Happy Veterans day to the brave soldiers who fought for ALL our freedoms including the right to protest, right to practice any or no religion, and the right to vote.
Interestingly, Immigrants have always made up a portion of the Armed Forces in America — joining the U.S. military has always been one of the fastest ways to get U.S. citizenship. About 8,000 troops with green cards became citizens that way last year alone.

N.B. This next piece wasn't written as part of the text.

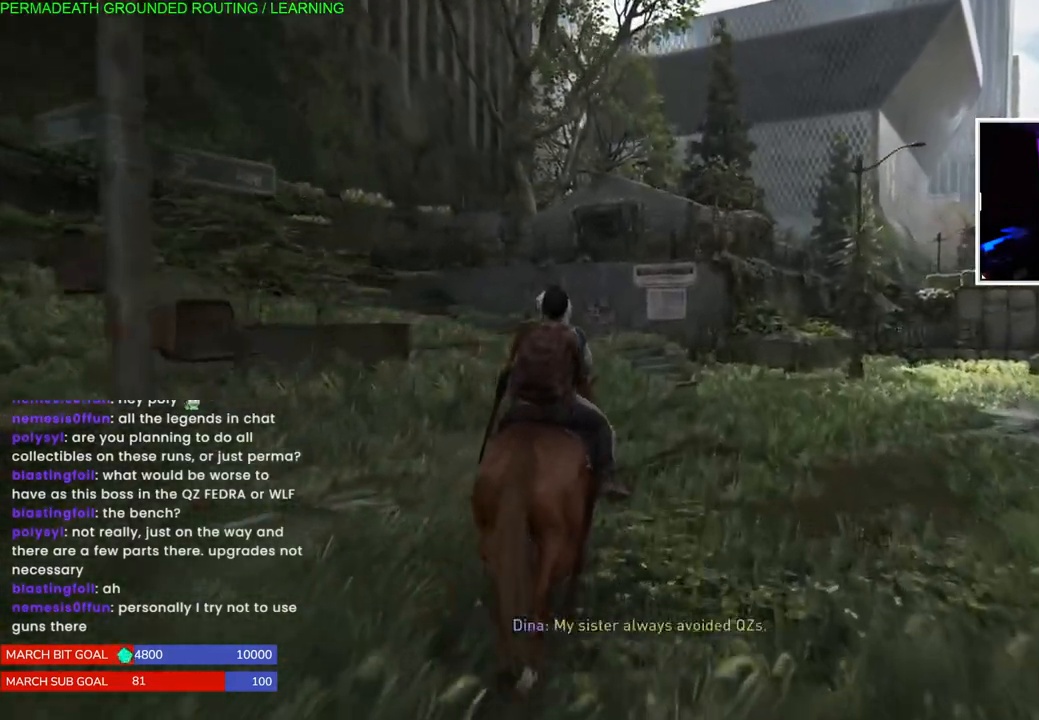
{"buttons": ["L1"], "left_stick": "up", "right_stick": "left", "events": [[217, "right_stick", "left"]]}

Approximately 511,000 foreign-born veterans of the U.S. armed forces resided in the United States in 2016, accounting for 3 percent of the 18.8 million veterans nationwide. Of that number, 1.5 million were U.S. born with a parent who was an immigrant. While the share of veterans who are foreign born is much lower than the immigrant share of the overall population (14 percent), veterans with an immigrant parent composed a larger share than the first generation (8 percent). Together, approximately 2 million veterans (11 percent of all veterans) were from an immigrant background.
Naturalized citizens, lawful permanent residents, and certain nationals of three countries in free association with the United States—the Marshall Islands, the Federated States of Micronesia, and Palau—are all eligible for military service. In addition, Congress can deem other foreign-born individuals eligible to serve if the secretary of a specific military branch “determines that such enlistment is vital to the national interest.”
Immigrants have always served in the U.S. armed forces. In the past, their presence was particularly high: The foreign born represented half of all military recruits by the 1840s and 20 percent of the 1.5 million service members in the Union Army during the Civil War, according to U.S. Citizenship and Immigration Services (USCIS).